(Text passage)

---+---

These, however, are cases in which criticism has at least made some show of ascertaining the truth and detecting the causes of the prevalent misconception. That men like Catiline and Tiberius should have had their characters blackened is quite easily explicable. President Johnson would have little better chance of obtaining justice at the hands of posterity, if the most widely read history of his administration should happen to be written by a radical member of the Rump Congress. But the cases which Mr. Delepierre invites us to contemplate are of a different character. They come neither under the head of myths nor under that of misrepresentations. Some of them are truly vexed questions which it may perhaps always be impossible satisfactorily to solve. Others may be dealt with more easily, but afford no clew to the origin of the popularly received error. Let us briefly examine a few of Mr. Delepierre's "difficulties." And first, because simplest, we will take the case of the Alexandrian Library.

---+---

(Supplied entries)
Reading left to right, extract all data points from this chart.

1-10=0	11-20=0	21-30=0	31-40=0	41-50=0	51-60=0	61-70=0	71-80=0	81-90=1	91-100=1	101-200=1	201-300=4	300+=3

---+---

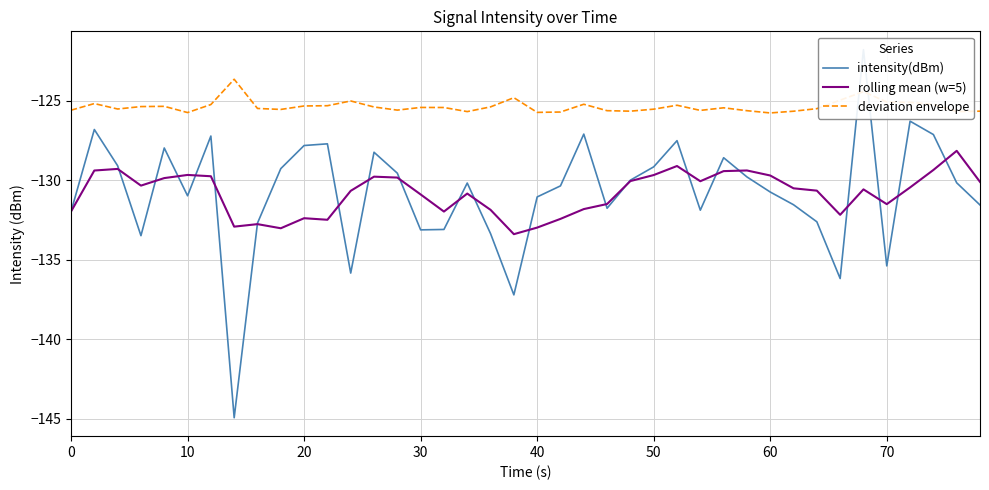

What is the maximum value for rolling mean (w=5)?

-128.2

---+---

(Exercise set)
(a) Translate this sentence from the passage about historical misconceptions into French: "They come neither under the head of myths nor under that of misrepresentations."
(b) Name every person in the passage about historical misconceptions.
(c) For each statement, say whether it agrees with the passage about historical misconceptions. Answer yes or no and quote the words of the passage that settle it.
(i) The blackening of the characters of Catiline and Tiberius is hard to account for.
(ii) Some of Mr. Delepierre's cases may never be solved satisfactorily.
(iii) The first case to be examined is the Alexandrian Library.

(Solved problems)
(a) Ils ne relèvent ni de la rubrique des mythes ni de celle des déformations.

(b) Catiline, Tiberius, President Johnson, Mr. Delepierre

(c)
(i) No: "That men like Catiline and Tiberius should have had their characters blackened is quite easily explicable."
(ii) Yes: "Some of them are truly vexed questions which it may perhaps always be impossible satisfactorily to solve."
(iii) Yes: "And first, because simplest, we will take the case of the Alexandrian Library."